На приборной доске лежит книга с вытисненным названием: «Инструкция». Ах, если бы не пришлось ее применять…
– Что же ты натворил? – спрашивает Барбара; в голосе ее пустота и безразличие. Словно она знает, до каких страшных дел мог дойти ее муж.
Джон смотрит на запястье. Очередной раз дернулась секундная стрелка: вот и назначенный час. Он и его семья должны теперь быть неподалеку от Атланты, а не на обочине дороги в Айове. Должны толкаться в подземном бункере вместе с остальными выжившими – немногими избранными. А они здесь, на обочине, прячутся за рекламным табло, сулящим низкие цены на бензин, в ожидании конца света.
Некоторое время ничего не происходит.
Невидимые, проносятся наверху машины, след от самолета становится длиннее; Барбара ждет ответа.
Мир идет на автопилоте, движим инерцией жизни, людскими интригами – всеми этими колесиками, которые вертятся и вертятся.
Эмили просит ехать дальше. Ей теперь захотелось в туалет.
Джон смеется. В глубине души, с огромным облегчением. На него прохладной волной накатывает эйфория, словно рядом свистнула пуля, и стало ясно – пролетела мимо. Он ошибался. Все ошибались! Книга, Трейси и остальные. Национальный партийный съезд в Атланте – не более чем партийный съезд. Одна из партий выдвигает президента, как оно и планировалось. Не придется целым поколениям выживать под землей. Правительство вовсе не начинило всех людей микроскопическими бомбами замедленного действия, которые в назначенный час просто отключат своих носителей.
А Джону теперь придется и вправду путешествовать с семьей. И несколько недель Барбара будет доставать мужа вопросами о том, какая же великая тайна вынудила его съехать с автострады, и почему он себя так странно вел…
Вопль с заднего сиденья сокрушает его минутное ликование, перебивает его последний смех.

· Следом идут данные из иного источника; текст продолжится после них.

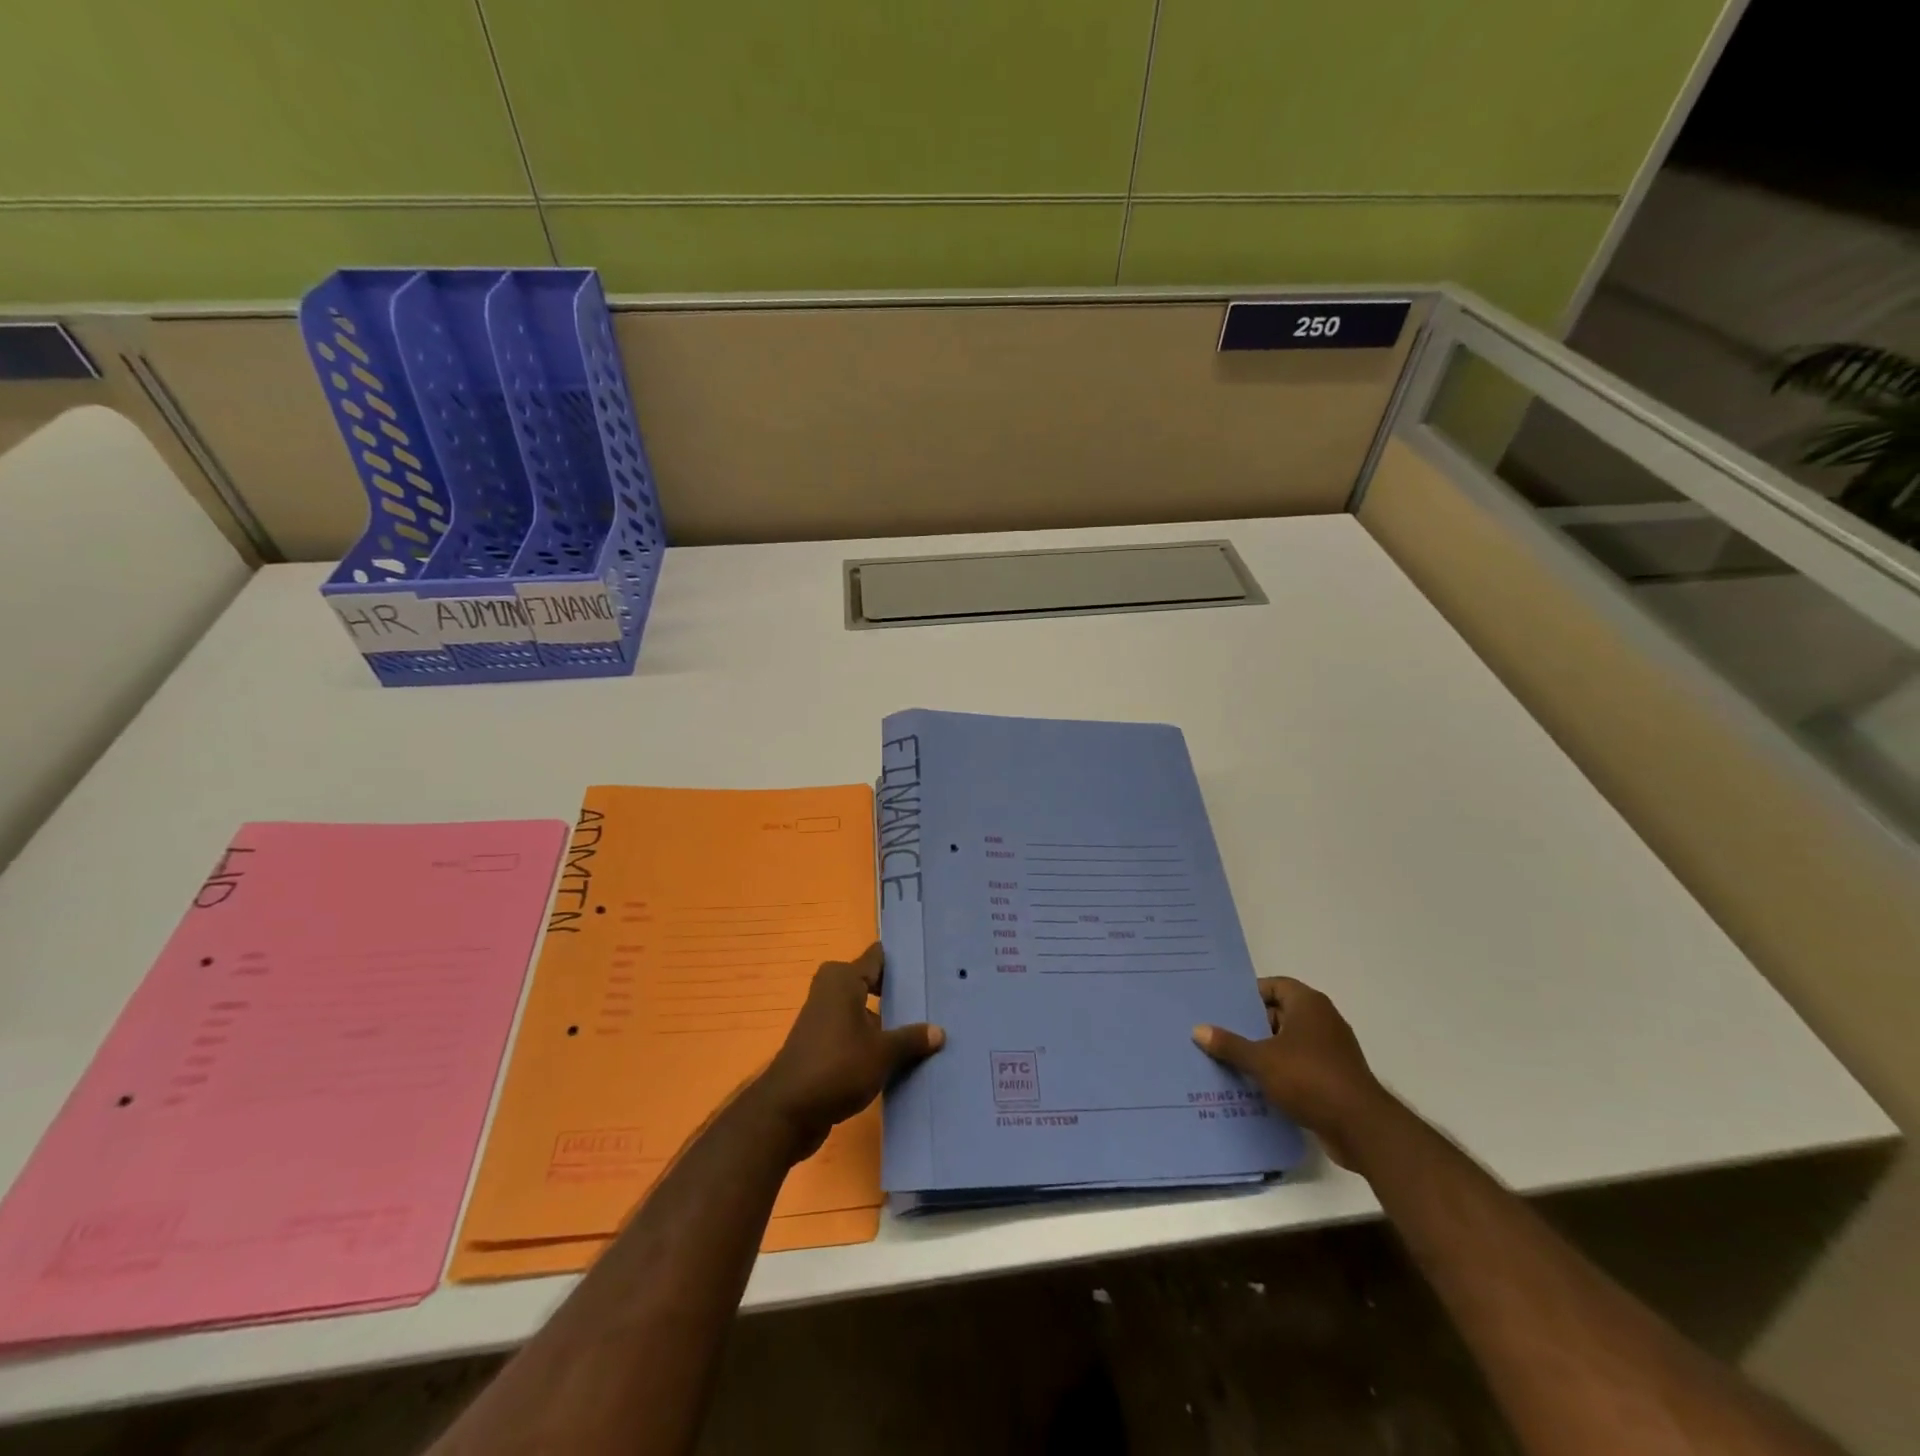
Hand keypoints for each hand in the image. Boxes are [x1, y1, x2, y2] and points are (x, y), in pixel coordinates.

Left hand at [752, 944, 944, 1158]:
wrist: (787, 1113)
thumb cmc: (837, 1067)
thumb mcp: (882, 1053)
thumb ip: (911, 1039)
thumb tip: (939, 1031)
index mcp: (843, 979)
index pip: (878, 957)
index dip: (903, 962)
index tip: (931, 968)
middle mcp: (831, 990)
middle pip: (873, 983)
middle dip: (900, 993)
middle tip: (935, 1001)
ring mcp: (824, 1018)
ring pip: (865, 1011)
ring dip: (888, 1021)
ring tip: (926, 1030)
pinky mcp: (822, 1044)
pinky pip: (855, 1032)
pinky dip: (874, 1040)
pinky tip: (900, 1056)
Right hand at [1192, 977, 1389, 1168]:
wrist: (1362, 1128)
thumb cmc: (1309, 1079)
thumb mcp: (1261, 1060)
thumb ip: (1229, 1045)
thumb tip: (1198, 1030)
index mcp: (1308, 1004)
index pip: (1274, 986)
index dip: (1249, 994)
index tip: (1223, 1006)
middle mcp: (1323, 1020)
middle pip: (1279, 1014)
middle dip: (1251, 1025)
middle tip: (1219, 1032)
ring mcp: (1331, 1050)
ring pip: (1288, 1042)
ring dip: (1264, 1051)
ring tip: (1230, 1060)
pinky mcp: (1335, 1077)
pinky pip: (1300, 1066)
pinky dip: (1280, 1072)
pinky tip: (1255, 1085)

Впереди с трассы резко свернул грузовой пикап. Переднее колесо юзом прошло по грязи, машину вышвырнуло с насыпи, и она летит, бешено крутясь, словно выполняющий элемент фигурист, разведя в стороны дверцы-руки; выпадают наружу безжизненные, с раскинутыми руками и ногами тела, – темные кляксы на фоне неба.
Грузовик ударяется о землю, снова подскакивает, помятый, уже медленнее.
В зеркале заднего вида что-то мелькает: с трассы соскочил тягач с прицепом, мчавший на скорости девяносто миль в час.
Да, вот оно. И вправду началось, черт побери. Конец света.
Сердце у Джона замирает. Дыхание перехватывает, словно он встал под холодный душ. Не от страха, а лишь от осознания происходящего. Ведь невидимые механизмы, убившие все остальное человечество, в нем не действуют. Он не умрет, не умрет теперь, в этот избранный час. Его организм получил прививку.